A common practice today is to focus on inviting people to church, with the idea that the Gospel is proclaimed there, and so they will have opportunity to come to faith. In Acts, the Gospel was proclaimed outside church and people came to faith, then they came together for fellowship, study, and prayer (and presumably worship). It was a reflection of the “go” aspect of the Great Commission. We could reflect the Acts perspective by changing our worship and study times to be strictly for the community of faith, and couple that with explicit evangelism outside the church.
A common practice in today’s church is to come together to pray for healing for each other, and people we know, sometimes even in the form of healing services. In Acts, the vast majority of miraculous healings occurred outside the church or were seen by those outside the church. As if God’s purpose was to bring people into the Kingdom eternally, rather than just to bring comfort to those who were already there. We could move in this direction today by establishing prayer ministries explicitly for those outside the faith, leaving the results completely up to God.
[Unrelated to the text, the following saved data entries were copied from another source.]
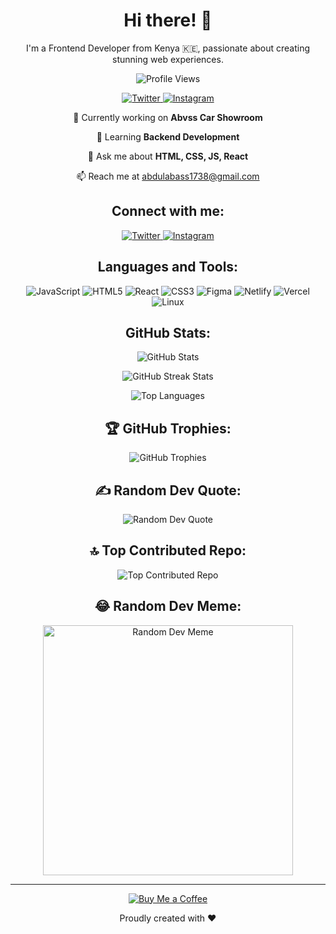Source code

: <!-- Header Section -->
<h1 align="center">Hi there! 👋</h1>
<p align="center">I'm a Frontend Developer from Kenya 🇰🇪, passionate about creating stunning web experiences.</p>

<!-- Profile Views and Social Links -->
<p align="center">
  <img src="https://komarev.com/ghpvc/?username=abvss13&label=Profile%20views&color=0e75b6&style=flat" alt="Profile Views" />
</p>
<p align="center">
  <a href="https://twitter.com/Abvss_1300" target="_blank">
    <img src="https://img.shields.io/twitter/follow/Abvss_1300?style=social" alt="Twitter" />
  </a>
  <a href="https://instagram.com/__.abvss_.1300" target="_blank">
    <img src="https://img.shields.io/badge/Instagram-%23E4405F.svg?logo=Instagram&logoColor=white" alt="Instagram" />
  </a>
</p>

<!-- About Me and Contact -->
<p align="center">🔭 Currently working on <strong>Abvss Car Showroom</strong></p>
<p align="center">🌱 Learning <strong>Backend Development</strong></p>
<p align="center">💬 Ask me about <strong>HTML, CSS, JS, React</strong></p>
<p align="center">📫 Reach me at <a href="mailto:abdulabass1738@gmail.com">abdulabass1738@gmail.com</a></p>

<!-- Connect with Me -->
<h2 align="center">Connect with me:</h2>
<p align="center">
  <a href="https://twitter.com/Abvss_1300" target="_blank">
    <img src="https://img.shields.io/badge/Twitter-%231DA1F2.svg?logo=Twitter&logoColor=white" alt="Twitter" />
  </a>
  <a href="https://instagram.com/__.abvss_.1300" target="_blank">
    <img src="https://img.shields.io/badge/Instagram-%23E4405F.svg?logo=Instagram&logoColor=white" alt="Instagram" />
  </a>
</p>

<!-- Tech Stack -->
<h2 align="center">Languages and Tools:</h2>
<p align="center">
  <img src="https://img.shields.io/badge/javascript-%23323330.svg?style=for-the-badge&logo=javascript&logoColor=%23F7DF1E" alt="JavaScript" />
  <img src="https://img.shields.io/badge/html5-%23E34F26.svg?style=for-the-badge&logo=html5&logoColor=white" alt="HTML5" />
  <img src="https://img.shields.io/badge/react-%2320232a.svg?style=for-the-badge&logo=react&logoColor=%2361DAFB" alt="React" />
  <img src="https://img.shields.io/badge/css3-%231572B6.svg?style=for-the-badge&logo=css3&logoColor=white" alt="CSS3" />
  <img src="https://img.shields.io/badge/figma-%23F24E1E.svg?style=for-the-badge&logo=figma&logoColor=white" alt="Figma" />
  <img src="https://img.shields.io/badge/netlify-%23000000.svg?style=for-the-badge&logo=netlify&logoColor=#00C7B7" alt="Netlify" />
  <img src="https://img.shields.io/badge/vercel-%23000000.svg?style=for-the-badge&logo=vercel&logoColor=white" alt="Vercel" />
  <img src="https://img.shields.io/badge/Linux-FCC624?style=for-the-badge&logo=linux&logoColor=black" alt="Linux" />
</p>

<!-- GitHub Stats -->
<h2 align="center">GitHub Stats:</h2>
<p align="center">
  <img src="https://github-readme-stats.vercel.app/api?username=abvss13&theme=dark&hide_border=false&include_all_commits=true&count_private=true" alt="GitHub Stats" />
</p>
<p align="center">
  <img src="https://github-readme-streak-stats.herokuapp.com/?user=abvss13&theme=dark&hide_border=false" alt="GitHub Streak Stats" />
</p>
<p align="center">
  <img src="https://github-readme-stats.vercel.app/api/top-langs/?username=abvss13&theme=dark&hide_border=false&include_all_commits=true&count_private=true&layout=compact" alt="Top Languages" />
</p>

<!-- GitHub Trophies -->
<h2 align="center">🏆 GitHub Trophies:</h2>
<p align="center">
  <img src="https://github-profile-trophy.vercel.app/?username=abvss13&theme=darkhub&no-frame=false&no-bg=true&margin-w=4" alt="GitHub Trophies" />
</p>

<!-- Random Dev Quote -->
<h2 align="center">✍️ Random Dev Quote:</h2>
<p align="center">
  <img src="https://quotes-github-readme.vercel.app/api?type=vertical&theme=radical" alt="Random Dev Quote" />
</p>

<!-- Top Contributed Repo -->
<h2 align="center">🔝 Top Contributed Repo:</h2>
<p align="center">
  <img src="https://github-contributor-stats.vercel.app/api?username=abvss13&limit=5&theme=dark&combine_all_yearly_contributions=true" alt="Top Contributed Repo" />
</p>

<!-- Random Dev Meme -->
<h2 align="center">😂 Random Dev Meme:</h2>
<p align="center">
  <img src="https://randommeme-five.vercel.app/" alt="Random Dev Meme" style="height: 400px;" />
</p>

---

<p align="center">
  <a href="https://buymeacoffee.com/Abvss_1300" target="_blank">
    <img src="https://img.shields.io/badge/Buy%20Me%20a%20Coffee-ffdd00?style=for-the-badge&logo=buy-me-a-coffee&logoColor=black" alt="Buy Me a Coffee" />
  </a>
</p>

<p align="center">Proudly created with ❤️</p>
A very common form of outreach today involves performing physical ministry for people outside the church. In Acts, virtually all physical ministry was performed within the church, within the family of faith. It was a living out of Jesus’ command for us to love one another, and that those outside would know us by that. We could renew that perspective today by making internal benevolence a key, and prioritized, activity of the church.
(Taken together, the previous two items give a picture of believers expressing love within the church, and unleashing God’s power for Kingdom growth outside.)
One of the most common terms used within the church to describe ourselves is “believer”, while we rarely refer to each other as “disciples”. In Acts, members of the church were most commonly referred to as “disciples”, while “believer” was used only a few times. This reflected Jesus’ call to make disciples, and could be emphasized more today by understanding the difference between these, and changing our focus from study to discipleship.